The Year in Review
Volume 115, No. 1January, 2015
As we say hello to a new year, it’s time to reflect on our challenges and successes from 2014. I would be remiss if I didn’t start by mentioning Michael Brown of Ferguson, Missouri and Eric Garner of Staten Island. The deaths of these two men – and of many other unarmed black men all over the country – need to remind us that the labor movement is also part of the movement for social justice. Let’s remember that we are artists and musicians because we are creative people. I challenge you to use your art and your imagination to make the world a better place, in whatever big – or small – way you can. Let’s work for justice and for a world where we can all co-exist in freedom.
Another loss in 2014 was the death of our own member Mary Whitaker, who was murdered by a pair of deranged thieves at her summer home near Lake Erie. Her loss still resonates with us, and we will always cherish and honor her memory. There was no gentler, kinder soul than Mary, and she will live in our hearts forever.
We also said our final goodbye last year to music legend and lifelong activist Pete Seeger, a Local 802 member since 1942, who died at the age of 94.
Moving to political accomplishments of last year, we acknowledge our deal with the Metropolitan Opera. As we all know by now, the deal was not everything either side wanted, but it was the kind of grand bargain that was necessary to avoid a strike or a lockout, which would have devastated both our musicians and our audiences. As we gain perspective from that ordeal, we are striving now to maintain a cooperative and mutually beneficial attitude with Met management, which is not an easy task considering the contentious bargaining of this past summer and the ultimate sacrifice the orchestra had to endure through reductions in compensation. As we go into the new year, we continue to bargain with the Met management. As part of the agreement, the reductions are to be implemented in two stages, with the second stage to be bargained by Feb. 1. We are exploring changes in healthcare and work rules to find an amount equal to some or all of the final reduction in cost required by the agreement.
In 2014, I represented Local 802 at a number of conferences, including the International Federation of Musicians conference in Rome, many regional AFM conferences, several meetings of the International Executive Board, and the conference of the Theatre Musicians’ Association in Dallas. Most recently, I just returned from the British Musicians’ Union in London and the International Federation of Musicians (FIM) conference on online music in Budapest. This conference was well attended by many of the constituent musician unions from around the world. The message was clear: musicians are not being compensated fairly for work that is being exploited online through both interactive media (where users can pick their own playlist) and non-interactive media (such as internet radio). The result of this important conference was a declaration from the constituent unions of FIM decrying the inadequate remuneration to performing artists for their contribution to these online services. It was agreed that a 50-50 share of online revenues with the record producers was necessary for payment that is fair and proportional to the value of our contribution (see article in this issue).

[Collection entries]
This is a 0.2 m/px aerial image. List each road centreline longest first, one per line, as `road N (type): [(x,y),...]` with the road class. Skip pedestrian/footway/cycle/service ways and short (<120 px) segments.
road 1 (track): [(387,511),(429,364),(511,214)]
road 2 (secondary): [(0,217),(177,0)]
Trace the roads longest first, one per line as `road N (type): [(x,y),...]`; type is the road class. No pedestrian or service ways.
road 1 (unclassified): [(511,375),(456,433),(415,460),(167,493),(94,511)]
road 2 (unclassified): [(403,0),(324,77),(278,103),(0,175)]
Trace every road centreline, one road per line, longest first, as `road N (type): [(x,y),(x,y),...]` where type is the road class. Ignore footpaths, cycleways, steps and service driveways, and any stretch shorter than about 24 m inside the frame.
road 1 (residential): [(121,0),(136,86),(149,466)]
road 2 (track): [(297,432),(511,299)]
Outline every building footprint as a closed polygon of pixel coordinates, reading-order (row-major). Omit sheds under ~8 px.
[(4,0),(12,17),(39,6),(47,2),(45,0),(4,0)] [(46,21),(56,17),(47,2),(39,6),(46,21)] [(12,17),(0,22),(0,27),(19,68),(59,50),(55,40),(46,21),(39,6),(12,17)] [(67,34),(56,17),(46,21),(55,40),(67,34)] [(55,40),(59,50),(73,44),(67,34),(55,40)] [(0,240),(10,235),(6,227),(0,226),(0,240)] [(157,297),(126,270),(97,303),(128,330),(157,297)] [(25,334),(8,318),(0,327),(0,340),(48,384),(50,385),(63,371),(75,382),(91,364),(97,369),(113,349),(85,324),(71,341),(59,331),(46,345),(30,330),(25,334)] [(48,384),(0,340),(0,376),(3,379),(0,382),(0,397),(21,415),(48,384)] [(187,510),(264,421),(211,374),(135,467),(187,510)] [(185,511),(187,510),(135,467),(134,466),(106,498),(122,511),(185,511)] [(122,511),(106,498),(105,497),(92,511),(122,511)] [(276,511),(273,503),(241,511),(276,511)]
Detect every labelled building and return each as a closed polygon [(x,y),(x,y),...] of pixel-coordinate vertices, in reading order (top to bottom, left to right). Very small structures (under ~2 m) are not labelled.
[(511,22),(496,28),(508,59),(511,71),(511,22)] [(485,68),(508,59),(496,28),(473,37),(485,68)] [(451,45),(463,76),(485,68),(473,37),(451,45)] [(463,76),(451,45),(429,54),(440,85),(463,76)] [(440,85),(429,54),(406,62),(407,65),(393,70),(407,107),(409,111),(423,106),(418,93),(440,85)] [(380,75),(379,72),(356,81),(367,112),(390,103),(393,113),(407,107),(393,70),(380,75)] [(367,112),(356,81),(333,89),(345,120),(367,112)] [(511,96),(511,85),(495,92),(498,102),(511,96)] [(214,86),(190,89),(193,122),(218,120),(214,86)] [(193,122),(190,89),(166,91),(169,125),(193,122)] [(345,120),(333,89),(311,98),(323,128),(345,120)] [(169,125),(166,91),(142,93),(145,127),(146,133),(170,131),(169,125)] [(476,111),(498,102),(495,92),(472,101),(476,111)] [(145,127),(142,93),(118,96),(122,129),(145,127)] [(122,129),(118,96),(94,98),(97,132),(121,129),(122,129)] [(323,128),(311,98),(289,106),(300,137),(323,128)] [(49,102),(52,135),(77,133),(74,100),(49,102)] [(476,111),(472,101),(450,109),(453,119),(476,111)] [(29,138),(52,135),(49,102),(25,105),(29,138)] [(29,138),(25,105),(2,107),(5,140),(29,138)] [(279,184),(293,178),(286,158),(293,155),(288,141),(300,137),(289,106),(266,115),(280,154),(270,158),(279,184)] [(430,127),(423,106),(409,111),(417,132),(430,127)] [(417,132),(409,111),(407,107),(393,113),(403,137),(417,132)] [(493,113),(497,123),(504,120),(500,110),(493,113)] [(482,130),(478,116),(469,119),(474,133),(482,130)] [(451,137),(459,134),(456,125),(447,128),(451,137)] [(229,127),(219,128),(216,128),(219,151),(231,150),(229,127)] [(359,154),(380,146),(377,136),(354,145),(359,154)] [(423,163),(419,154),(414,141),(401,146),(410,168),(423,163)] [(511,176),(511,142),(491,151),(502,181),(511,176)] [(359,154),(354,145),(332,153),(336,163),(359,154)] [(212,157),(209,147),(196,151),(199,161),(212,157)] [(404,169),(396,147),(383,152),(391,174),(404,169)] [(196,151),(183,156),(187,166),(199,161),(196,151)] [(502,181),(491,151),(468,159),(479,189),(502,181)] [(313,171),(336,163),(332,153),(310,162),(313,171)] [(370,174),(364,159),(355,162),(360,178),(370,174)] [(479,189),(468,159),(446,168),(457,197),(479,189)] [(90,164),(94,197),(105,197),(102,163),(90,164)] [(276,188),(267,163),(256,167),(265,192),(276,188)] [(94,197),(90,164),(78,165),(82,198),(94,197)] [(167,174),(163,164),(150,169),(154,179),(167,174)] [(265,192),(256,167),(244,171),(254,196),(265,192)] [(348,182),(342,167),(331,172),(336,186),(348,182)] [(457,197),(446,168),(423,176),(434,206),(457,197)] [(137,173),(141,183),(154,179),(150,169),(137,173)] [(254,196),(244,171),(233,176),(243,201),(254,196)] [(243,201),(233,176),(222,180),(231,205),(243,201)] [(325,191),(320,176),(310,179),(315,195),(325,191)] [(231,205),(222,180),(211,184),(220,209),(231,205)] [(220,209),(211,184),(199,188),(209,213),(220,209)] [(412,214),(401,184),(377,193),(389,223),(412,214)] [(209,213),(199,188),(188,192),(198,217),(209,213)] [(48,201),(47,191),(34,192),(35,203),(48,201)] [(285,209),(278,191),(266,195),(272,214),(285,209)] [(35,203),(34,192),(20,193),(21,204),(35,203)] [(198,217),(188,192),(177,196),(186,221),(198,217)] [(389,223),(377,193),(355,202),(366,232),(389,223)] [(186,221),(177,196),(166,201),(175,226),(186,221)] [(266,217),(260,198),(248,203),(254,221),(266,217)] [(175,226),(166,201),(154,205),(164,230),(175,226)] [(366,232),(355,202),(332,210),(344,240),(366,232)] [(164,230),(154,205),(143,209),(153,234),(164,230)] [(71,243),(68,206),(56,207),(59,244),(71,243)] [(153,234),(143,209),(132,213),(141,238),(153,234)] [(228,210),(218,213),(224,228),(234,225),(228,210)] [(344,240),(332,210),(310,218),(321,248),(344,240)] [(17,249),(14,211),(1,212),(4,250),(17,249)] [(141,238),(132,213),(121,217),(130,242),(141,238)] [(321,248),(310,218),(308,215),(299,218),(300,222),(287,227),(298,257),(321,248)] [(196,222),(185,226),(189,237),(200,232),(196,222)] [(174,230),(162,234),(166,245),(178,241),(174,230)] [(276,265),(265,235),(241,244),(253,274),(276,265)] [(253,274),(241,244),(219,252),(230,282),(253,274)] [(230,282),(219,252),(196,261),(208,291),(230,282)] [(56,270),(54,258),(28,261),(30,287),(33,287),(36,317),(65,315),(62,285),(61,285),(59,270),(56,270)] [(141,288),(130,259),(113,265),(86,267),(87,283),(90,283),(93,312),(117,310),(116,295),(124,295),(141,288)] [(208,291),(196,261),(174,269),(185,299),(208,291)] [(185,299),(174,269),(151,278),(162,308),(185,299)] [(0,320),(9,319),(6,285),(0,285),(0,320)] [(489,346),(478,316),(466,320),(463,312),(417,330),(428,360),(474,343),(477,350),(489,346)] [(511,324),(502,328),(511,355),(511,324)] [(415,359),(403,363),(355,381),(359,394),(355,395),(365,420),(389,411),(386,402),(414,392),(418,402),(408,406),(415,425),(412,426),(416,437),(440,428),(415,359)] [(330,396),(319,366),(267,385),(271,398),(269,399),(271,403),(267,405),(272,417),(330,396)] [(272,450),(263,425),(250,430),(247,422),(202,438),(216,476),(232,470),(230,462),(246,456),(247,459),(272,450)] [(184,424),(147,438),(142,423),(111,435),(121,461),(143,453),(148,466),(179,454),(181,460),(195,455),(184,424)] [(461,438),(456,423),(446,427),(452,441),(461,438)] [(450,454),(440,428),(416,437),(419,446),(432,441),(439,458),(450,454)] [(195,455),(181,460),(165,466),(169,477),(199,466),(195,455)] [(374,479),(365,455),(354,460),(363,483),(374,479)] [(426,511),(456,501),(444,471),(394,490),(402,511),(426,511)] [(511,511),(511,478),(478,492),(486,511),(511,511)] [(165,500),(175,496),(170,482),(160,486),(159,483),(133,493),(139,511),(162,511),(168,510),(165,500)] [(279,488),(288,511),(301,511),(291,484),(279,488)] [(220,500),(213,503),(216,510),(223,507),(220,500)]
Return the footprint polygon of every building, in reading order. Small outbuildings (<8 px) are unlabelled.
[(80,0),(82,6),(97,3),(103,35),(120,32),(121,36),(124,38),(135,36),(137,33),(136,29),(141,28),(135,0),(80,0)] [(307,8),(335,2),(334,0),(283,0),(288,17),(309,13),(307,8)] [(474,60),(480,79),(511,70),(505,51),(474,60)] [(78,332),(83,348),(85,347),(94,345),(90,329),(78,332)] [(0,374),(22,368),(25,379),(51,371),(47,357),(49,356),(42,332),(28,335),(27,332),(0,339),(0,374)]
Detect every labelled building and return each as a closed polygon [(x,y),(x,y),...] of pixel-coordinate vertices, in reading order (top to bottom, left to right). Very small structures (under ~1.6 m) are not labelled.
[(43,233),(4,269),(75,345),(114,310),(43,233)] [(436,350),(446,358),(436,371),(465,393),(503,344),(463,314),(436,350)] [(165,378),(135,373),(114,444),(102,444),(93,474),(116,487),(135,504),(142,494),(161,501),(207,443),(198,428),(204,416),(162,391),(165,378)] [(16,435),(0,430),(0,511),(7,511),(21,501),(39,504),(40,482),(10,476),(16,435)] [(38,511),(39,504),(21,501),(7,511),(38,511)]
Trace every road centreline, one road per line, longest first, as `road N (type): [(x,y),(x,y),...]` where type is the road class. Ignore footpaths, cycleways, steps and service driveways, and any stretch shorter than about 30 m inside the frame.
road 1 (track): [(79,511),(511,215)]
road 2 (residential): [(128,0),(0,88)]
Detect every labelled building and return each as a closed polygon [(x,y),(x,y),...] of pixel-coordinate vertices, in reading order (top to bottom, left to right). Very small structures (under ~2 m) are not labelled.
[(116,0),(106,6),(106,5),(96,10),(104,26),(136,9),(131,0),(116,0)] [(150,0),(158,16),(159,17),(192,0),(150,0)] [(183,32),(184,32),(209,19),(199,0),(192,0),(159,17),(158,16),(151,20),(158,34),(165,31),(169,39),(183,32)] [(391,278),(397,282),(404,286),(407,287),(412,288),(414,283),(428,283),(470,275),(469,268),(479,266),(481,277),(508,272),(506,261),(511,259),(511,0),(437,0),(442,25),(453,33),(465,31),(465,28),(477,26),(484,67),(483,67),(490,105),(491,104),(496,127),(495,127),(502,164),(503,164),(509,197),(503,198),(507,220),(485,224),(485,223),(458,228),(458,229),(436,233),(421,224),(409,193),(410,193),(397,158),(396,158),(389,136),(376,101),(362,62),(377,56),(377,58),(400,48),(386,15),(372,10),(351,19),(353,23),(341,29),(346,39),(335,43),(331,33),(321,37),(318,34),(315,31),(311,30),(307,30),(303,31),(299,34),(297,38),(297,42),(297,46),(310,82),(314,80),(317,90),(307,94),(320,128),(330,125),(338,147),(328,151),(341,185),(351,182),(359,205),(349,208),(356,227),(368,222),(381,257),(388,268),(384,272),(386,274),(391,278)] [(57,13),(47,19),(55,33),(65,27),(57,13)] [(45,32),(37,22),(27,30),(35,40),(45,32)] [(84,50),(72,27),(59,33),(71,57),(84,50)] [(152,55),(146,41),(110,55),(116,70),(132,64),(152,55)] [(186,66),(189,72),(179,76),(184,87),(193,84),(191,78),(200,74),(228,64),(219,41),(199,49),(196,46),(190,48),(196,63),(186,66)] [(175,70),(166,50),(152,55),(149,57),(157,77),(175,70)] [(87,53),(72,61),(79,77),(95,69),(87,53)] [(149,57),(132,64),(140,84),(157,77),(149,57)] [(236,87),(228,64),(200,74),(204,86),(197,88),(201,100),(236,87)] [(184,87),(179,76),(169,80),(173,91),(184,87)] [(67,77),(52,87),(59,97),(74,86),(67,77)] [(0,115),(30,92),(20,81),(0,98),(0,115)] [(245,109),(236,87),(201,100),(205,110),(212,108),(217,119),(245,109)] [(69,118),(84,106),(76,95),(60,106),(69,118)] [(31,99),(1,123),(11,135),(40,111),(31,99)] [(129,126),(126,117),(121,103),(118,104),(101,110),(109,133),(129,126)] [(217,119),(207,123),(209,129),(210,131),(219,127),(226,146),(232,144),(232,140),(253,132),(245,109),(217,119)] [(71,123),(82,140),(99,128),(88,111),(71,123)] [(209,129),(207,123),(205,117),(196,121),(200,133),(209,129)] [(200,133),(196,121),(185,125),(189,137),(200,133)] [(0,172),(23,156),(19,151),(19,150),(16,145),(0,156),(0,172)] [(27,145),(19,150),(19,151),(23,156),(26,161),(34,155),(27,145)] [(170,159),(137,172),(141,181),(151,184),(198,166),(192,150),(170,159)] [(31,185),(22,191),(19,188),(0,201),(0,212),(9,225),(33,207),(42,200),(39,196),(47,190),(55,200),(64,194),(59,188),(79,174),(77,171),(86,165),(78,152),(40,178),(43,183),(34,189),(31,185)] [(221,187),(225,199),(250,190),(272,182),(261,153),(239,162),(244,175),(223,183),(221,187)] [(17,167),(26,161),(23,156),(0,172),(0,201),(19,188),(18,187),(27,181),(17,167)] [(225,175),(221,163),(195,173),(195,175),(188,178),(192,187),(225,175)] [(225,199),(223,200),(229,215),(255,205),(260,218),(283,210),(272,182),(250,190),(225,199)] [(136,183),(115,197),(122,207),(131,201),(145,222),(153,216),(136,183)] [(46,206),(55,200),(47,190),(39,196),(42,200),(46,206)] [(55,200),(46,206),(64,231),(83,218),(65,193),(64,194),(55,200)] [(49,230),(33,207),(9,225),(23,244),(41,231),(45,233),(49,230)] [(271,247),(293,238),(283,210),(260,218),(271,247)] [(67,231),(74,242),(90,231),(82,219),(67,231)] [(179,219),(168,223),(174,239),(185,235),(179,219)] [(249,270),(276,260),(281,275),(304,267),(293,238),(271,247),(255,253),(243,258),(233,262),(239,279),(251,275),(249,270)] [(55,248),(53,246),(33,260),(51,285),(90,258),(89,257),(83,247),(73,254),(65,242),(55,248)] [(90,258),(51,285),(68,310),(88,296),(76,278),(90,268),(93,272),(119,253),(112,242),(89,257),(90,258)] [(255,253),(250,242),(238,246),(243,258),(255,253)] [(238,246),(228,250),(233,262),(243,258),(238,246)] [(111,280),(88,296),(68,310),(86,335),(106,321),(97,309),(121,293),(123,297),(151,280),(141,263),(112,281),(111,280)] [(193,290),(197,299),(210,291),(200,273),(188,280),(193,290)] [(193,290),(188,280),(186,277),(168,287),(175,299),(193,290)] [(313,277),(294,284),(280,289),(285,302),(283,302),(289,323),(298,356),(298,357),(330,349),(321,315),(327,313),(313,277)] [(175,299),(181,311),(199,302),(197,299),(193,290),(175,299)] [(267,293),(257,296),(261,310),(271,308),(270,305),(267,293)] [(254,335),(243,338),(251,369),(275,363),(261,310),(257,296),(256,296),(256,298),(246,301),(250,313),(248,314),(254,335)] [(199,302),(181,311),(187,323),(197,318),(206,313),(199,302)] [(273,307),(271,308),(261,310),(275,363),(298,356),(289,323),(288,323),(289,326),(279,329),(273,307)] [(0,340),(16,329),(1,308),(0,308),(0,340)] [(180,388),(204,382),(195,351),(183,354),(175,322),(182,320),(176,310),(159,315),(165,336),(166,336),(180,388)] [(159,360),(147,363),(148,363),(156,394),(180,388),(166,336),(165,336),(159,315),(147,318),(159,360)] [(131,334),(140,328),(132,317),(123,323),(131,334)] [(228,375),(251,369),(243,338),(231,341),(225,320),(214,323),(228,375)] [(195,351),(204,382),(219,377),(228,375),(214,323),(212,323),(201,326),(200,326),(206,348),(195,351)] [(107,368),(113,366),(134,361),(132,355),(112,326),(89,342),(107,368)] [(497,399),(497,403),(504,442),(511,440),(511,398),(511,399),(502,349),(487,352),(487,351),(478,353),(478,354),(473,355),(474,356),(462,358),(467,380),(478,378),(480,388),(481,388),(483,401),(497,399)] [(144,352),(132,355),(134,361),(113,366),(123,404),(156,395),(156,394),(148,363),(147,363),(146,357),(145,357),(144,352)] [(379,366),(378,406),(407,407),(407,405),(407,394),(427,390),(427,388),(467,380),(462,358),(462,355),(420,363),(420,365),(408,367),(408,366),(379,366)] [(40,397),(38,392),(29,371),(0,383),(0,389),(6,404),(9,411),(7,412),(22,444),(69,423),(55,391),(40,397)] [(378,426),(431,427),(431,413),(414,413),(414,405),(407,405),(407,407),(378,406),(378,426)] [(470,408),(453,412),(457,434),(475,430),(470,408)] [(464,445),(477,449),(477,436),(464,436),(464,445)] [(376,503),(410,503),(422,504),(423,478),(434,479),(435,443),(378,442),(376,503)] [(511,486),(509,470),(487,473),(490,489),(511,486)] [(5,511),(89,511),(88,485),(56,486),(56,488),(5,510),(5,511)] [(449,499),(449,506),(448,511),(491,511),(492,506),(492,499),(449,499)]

## Set of tasks
1. According to the year-in-review column, why was the agreement with the Metropolitan Opera necessary even though it did not give either side everything it wanted? Answer in one to three sentences.
2. In the year-in-review column, in which city was the International Federation of Musicians conference on online music held?
3. Extend the year-in-review column with the next part, beginning after its final sentence.

## Results of the tasks
1. The agreement was the kind of grand bargain needed to avoid a strike or a lockout. Either outcome would have devastated both the musicians and the audiences.

2. Budapest.

3.
As we continue to review last year, let’s remember some hopeful news.
Local 802 made history when it led the labor contingent of the historic People’s Climate March.
We offer our thanks to City Council, which gave us a big boost when it passed a resolution in support of our jazz campaign.
We remember when the 60 musicians of the New York City Opera Orchestra performed last February with special guest Placido Domingo in a historic one-night concert at City Center. This concert celebrated the 70th anniversary of the opera and was led by former music director George Manahan. All proceeds were donated to Local 802’s Emergency Relief Fund. The story of NYCO is not over yet. In this issue, see page 12 for a story on the NYCO orchestra’s recent tour of Japan. As Allegro goes to press, there appeared to be some movement in the opera company’s bankruptcy case and the various bids to re-open the company. We’ll keep you posted. For the moment, there is a glimmer of hope that the show will go on.
To continue our reminiscences, last year we celebrated the news that the renamed Paul Taylor American Modern Dance Company will once again be performing with live music, starting with its 2015 season. After decades of performing to recorded music, the company agreed to reestablish its relationship with Local 802. We are excited about this new relationship as well as the progress of the Paul Taylor Company in its new endeavor.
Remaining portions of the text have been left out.